I’m working on a binary classification problem and trying to optimize my model performance. My dataset has around 16k samples with 7 features each.
Current setup:
- Total parameters: approximately 48K
- Input data shape: (samples, 7)
- Binary output (0 or 1)
Sample input data:
data_x = np.array([[ 2019, 15, 45123, ..., 0, 7234, 0],
[ 2019, 15, 45123, ..., 0, 7899, 0],
[ 2019, 31, 45123, ..., 0, 7234, 0],
...,
[ 8500, 25, 52341, ..., 0, 9876, 0]], dtype=int32)
Target labels:
labels_y = np.array([0., 0., 0., ..., 1., 0., 0.])
My current model architecture:
neural_net = Sequential()
neural_net.add(BatchNormalization(input_shape=(7,)))
neural_net.add(Dense(64, activation="relu"))
neural_net.add(Dense(64, activation="relu"))
neural_net.add(Dense(128, activation="relu"))
neural_net.add(Dense(32, activation="relu"))

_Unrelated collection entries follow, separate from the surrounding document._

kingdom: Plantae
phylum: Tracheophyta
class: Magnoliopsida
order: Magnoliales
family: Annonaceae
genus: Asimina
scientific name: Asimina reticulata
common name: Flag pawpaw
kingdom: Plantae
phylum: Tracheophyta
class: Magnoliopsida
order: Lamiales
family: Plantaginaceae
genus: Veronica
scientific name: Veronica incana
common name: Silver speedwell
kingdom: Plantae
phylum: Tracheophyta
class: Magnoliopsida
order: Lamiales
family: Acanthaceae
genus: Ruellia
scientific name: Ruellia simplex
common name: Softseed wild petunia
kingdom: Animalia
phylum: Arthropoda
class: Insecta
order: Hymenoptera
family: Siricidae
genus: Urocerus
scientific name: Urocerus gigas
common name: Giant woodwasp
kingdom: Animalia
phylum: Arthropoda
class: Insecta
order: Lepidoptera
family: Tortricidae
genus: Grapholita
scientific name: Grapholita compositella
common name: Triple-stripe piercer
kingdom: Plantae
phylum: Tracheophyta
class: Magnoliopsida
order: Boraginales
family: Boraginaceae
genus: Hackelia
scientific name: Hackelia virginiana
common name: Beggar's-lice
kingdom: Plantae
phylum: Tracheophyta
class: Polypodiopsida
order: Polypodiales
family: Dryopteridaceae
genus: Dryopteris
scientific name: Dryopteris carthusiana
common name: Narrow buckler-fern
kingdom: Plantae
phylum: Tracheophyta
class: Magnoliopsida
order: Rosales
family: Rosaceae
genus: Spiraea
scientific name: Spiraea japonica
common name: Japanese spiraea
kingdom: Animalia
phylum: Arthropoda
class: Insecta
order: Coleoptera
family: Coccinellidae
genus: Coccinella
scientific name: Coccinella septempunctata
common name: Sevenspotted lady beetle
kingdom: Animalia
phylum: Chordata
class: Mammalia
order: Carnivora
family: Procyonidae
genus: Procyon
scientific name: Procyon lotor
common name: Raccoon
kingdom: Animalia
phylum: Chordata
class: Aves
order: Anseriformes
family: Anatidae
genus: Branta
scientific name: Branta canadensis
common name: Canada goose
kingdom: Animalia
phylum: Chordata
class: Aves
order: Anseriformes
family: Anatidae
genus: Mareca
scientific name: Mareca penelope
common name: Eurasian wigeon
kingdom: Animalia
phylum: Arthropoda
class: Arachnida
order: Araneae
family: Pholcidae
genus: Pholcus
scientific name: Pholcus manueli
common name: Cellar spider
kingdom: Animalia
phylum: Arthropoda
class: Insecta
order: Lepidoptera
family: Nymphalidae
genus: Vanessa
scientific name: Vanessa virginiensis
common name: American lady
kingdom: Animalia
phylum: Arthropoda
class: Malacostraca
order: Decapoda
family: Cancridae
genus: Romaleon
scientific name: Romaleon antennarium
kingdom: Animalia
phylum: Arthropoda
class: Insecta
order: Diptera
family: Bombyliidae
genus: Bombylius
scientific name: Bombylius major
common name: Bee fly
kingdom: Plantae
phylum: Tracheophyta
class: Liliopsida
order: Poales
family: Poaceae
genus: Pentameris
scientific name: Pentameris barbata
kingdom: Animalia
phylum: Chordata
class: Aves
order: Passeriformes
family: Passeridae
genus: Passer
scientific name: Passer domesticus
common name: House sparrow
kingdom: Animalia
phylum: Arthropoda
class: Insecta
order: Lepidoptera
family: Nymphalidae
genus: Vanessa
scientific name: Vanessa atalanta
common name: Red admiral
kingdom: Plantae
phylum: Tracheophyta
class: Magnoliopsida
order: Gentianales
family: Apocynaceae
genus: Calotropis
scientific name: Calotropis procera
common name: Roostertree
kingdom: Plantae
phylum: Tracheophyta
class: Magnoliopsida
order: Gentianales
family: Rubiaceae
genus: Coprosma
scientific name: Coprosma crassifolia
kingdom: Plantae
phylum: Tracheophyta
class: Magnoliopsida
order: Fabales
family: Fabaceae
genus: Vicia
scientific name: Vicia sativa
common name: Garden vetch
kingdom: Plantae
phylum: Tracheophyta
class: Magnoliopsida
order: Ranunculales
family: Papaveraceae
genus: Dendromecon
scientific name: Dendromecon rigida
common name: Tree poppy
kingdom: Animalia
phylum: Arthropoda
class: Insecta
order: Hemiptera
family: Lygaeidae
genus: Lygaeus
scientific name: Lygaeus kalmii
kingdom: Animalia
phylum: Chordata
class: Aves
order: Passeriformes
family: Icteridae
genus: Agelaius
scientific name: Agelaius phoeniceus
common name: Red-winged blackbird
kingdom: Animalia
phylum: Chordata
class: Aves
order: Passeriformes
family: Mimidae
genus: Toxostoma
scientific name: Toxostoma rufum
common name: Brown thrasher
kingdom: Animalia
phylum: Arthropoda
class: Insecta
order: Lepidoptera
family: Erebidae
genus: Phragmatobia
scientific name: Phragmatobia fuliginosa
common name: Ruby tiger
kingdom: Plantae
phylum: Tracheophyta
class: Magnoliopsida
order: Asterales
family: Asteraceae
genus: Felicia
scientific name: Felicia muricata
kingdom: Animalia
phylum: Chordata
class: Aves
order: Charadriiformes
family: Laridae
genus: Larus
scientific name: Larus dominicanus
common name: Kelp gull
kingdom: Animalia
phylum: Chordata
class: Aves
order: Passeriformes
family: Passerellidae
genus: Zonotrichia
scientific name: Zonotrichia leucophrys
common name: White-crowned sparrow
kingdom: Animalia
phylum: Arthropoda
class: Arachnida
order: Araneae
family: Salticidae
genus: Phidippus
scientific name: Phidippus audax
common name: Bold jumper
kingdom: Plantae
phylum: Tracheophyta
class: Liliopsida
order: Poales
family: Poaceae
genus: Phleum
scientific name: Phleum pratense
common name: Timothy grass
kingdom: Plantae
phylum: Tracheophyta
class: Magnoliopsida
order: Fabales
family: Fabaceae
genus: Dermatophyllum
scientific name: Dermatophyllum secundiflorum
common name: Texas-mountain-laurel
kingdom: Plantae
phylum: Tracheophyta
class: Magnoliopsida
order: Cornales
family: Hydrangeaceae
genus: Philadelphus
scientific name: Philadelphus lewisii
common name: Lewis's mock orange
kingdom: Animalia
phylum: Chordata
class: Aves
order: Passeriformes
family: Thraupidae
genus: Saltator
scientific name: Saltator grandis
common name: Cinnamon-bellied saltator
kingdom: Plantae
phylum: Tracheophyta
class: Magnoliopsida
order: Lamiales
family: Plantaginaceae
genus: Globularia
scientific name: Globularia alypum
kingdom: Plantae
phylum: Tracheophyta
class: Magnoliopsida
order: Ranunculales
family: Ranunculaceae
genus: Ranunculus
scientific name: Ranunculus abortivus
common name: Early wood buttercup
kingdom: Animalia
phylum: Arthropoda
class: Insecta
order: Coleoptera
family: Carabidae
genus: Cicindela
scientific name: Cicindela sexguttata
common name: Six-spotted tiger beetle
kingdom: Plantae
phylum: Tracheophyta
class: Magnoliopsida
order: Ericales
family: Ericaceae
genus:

neural_net.add(Dense(1, activation='sigmoid'))
Training configuration:
neural_net.compile(loss='binary_crossentropy', optimizer='adam', metrics=['accuracy'])
training_history = neural_net.fit(train_x, train_y, batch_size=1024,
validation_data=(test_x, test_y), epochs=30000)
I’ve tried different approaches:
- Adding batch normalization improved accuracy from 50% to 73%
- Tested both ‘adam’ and ‘rmsprop’ optimizers with similar results
- Experimented with different batch sizes (1024, 2048)
- Extended training to 30000 epochs which gave me 78.51% accuracy
- Doubled layer sizes but still getting similar performance
Currently getting around 6k correct predictions out of 16k samples. What techniques or modifications should I try to push the accuracy higher?